The point of the blade entered my skin first. I flinched, but continued adding pressure until a thin red line was left behind. I stared at it, then smudged the beaded blood with my finger. I made another line paralleling the first; then a third and a fourth. None of them were too deep, b
ut deep enough to bleed, which is what I wanted; a desire I didn’t realize I had until I had cut myself ten different times.
They were all perfect. They glistened in the afternoon light coming through my window, as did the blade, slowly becoming encrusted with dried blood.
I don’t know why, but I felt better. Later I would look it up online and see that doctors and psychiatrists called it “self mutilation.” That made it sound a heck of a lot scarier and a much bigger problem than it seemed to me.
After staring at my newfound therapy for what seemed like hours, I went to the bathroom, panties hanging low, and I got a washcloth. I cleaned myself off. Even though the blood was gone, I could still see the lines I had made.
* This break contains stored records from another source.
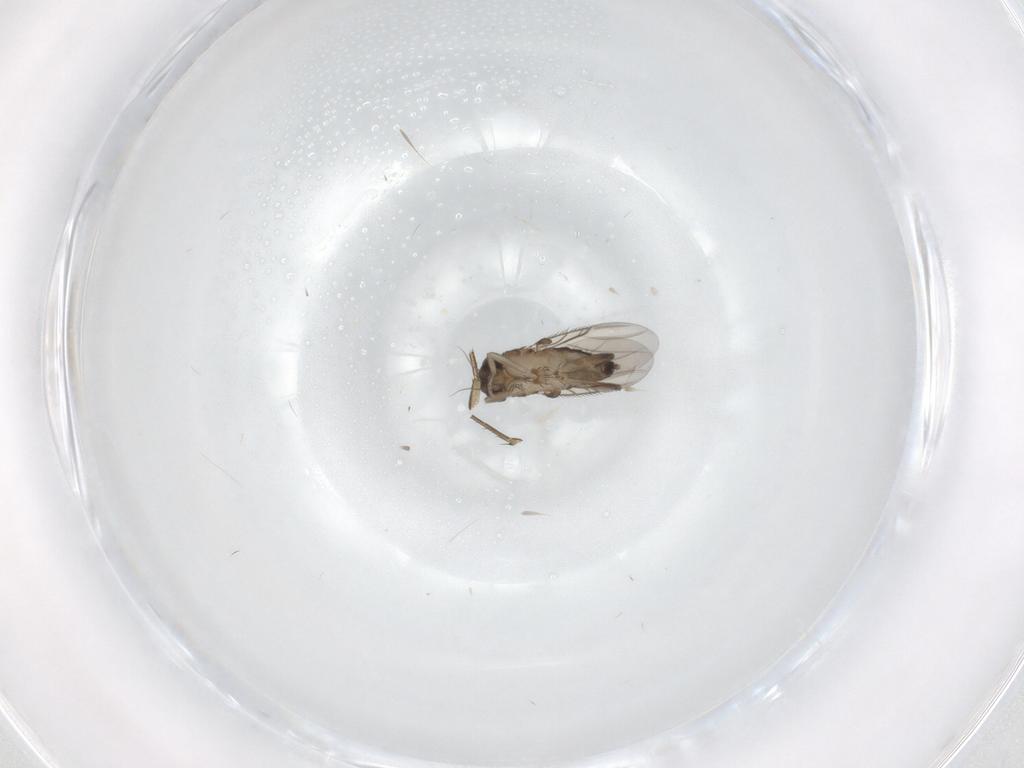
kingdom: Animalia
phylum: Arthropoda
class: Insecta
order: Diptera
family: Phoridae
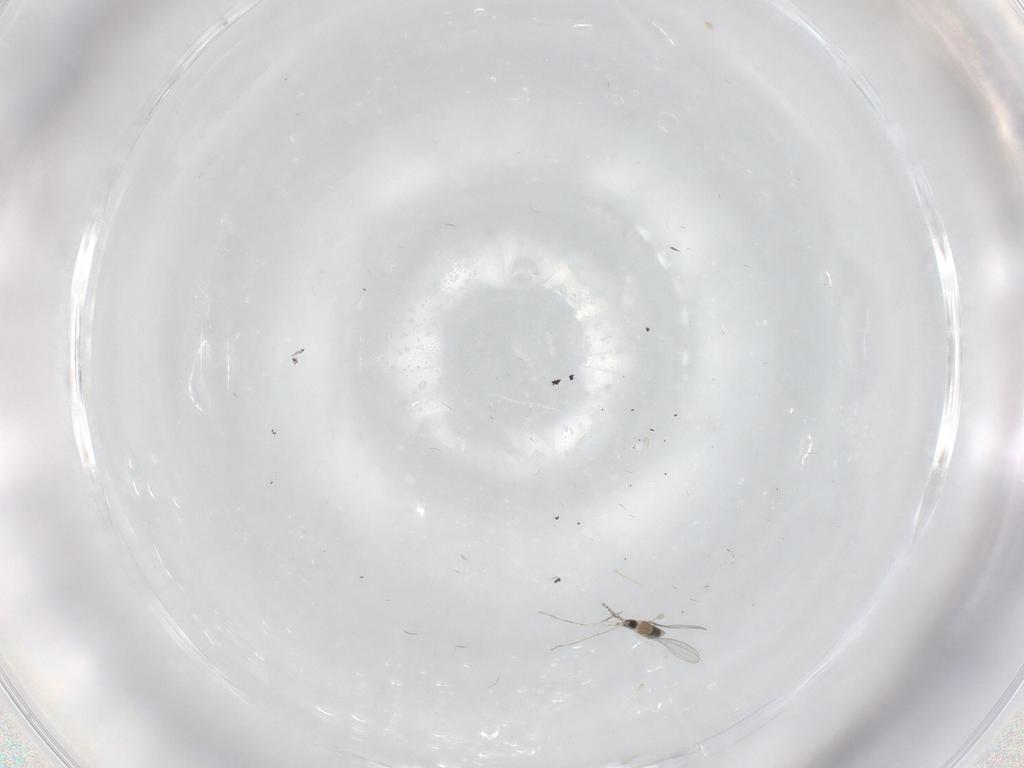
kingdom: Animalia
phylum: Arthropoda
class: Insecta
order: Diptera
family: Cecidomyiidae
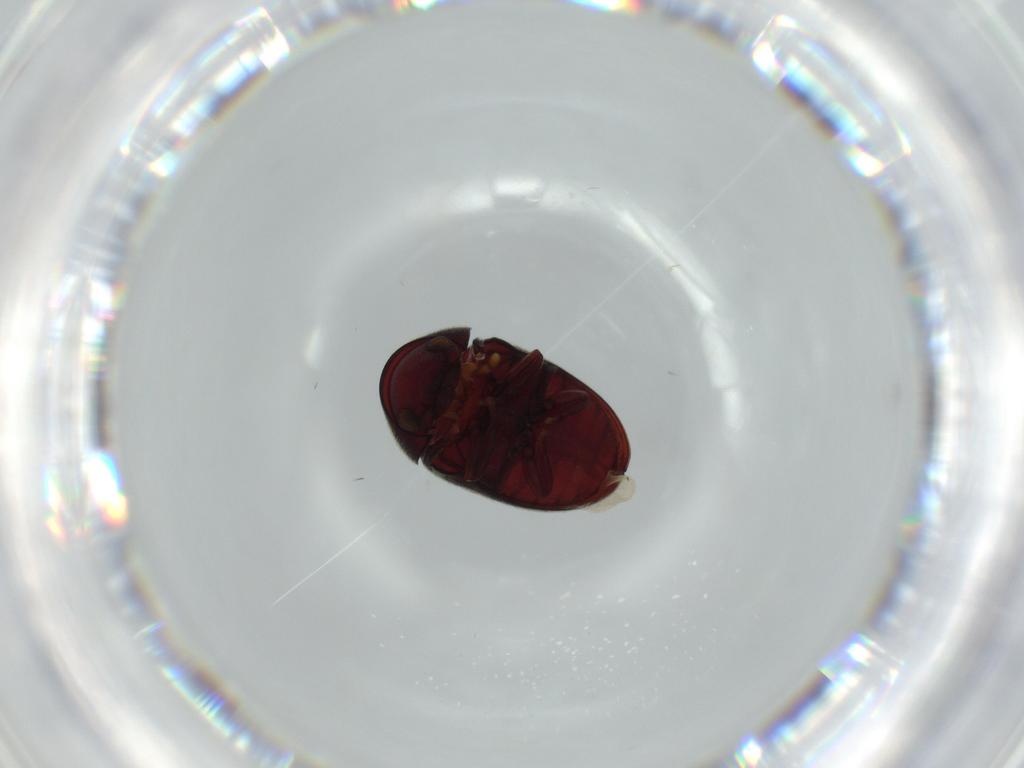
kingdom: Animalia
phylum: Arthropoda
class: Insecta
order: Coleoptera
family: Ptinidae
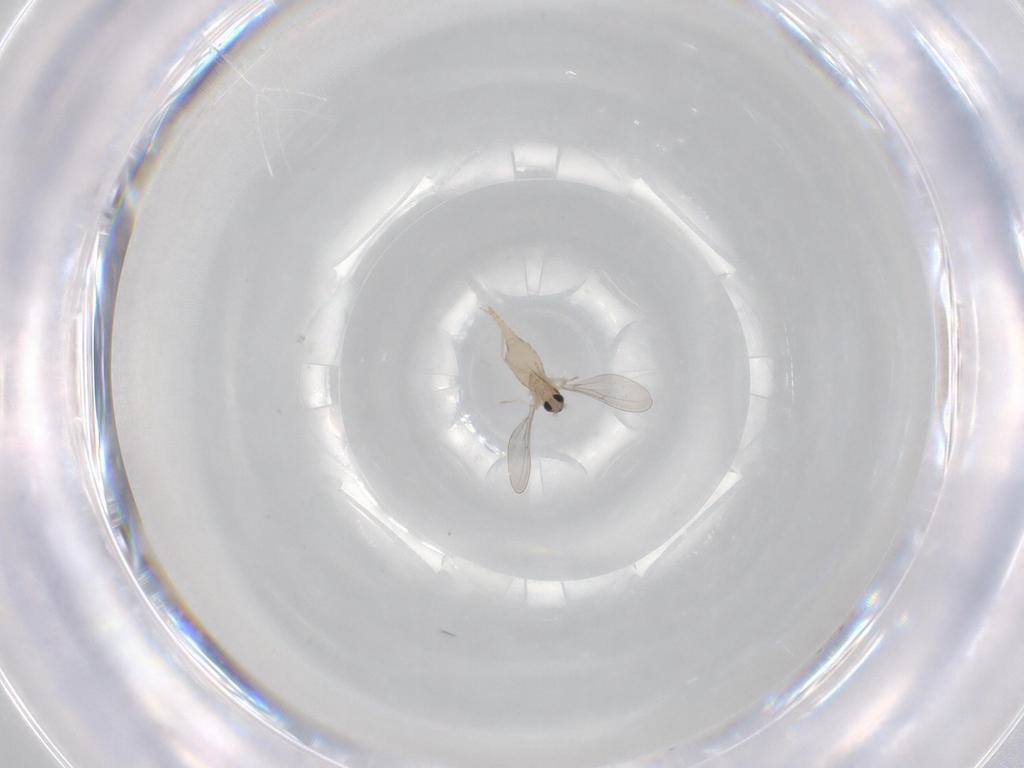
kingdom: Animalia
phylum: Arthropoda
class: Insecta
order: Diptera
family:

They still throbbed in their rawness. I splayed my palm over them, caressing them. Flawless.
The only one I had was myself, and I was the one with the knife, literally.
***
Emmy was home sick so I was, too. Mom had to go to work and Dad was in Mexico.
I didn’t mind staying home from school. Watching Nick Jr. with my little sister was a hell of a lot better than facing You-Know-Who in the halls. I had done my best to avoid my usual routes to my classes for the last few weeks. Sure, it was inevitable, but I was happy to put off seeing her as long as I could. Maybe when I returned, she would be home sick and I could put off the eventual rendezvous even longer.
No such luck.
As soon as I walked into the school lobby that Tuesday, Rebecca Wilder was leaning against the wall, arms crossed and giving me a stare that said, ‘Where the hell have you been?’
“Where the hell have you been?” Bingo.
I glanced at her, and kept walking.
Destination - Locker.
“Hello? Greer!” She walked fast and caught up to me.
“Hey. What’s up?” I tried to play it cool.
“So this is how it’s going to be?” I turned to face her, staring her right in the eye.
“What did you expect, Becca? You wanna be best friends now or something?” She looked down, sheepish. But, honestly, what did she expect?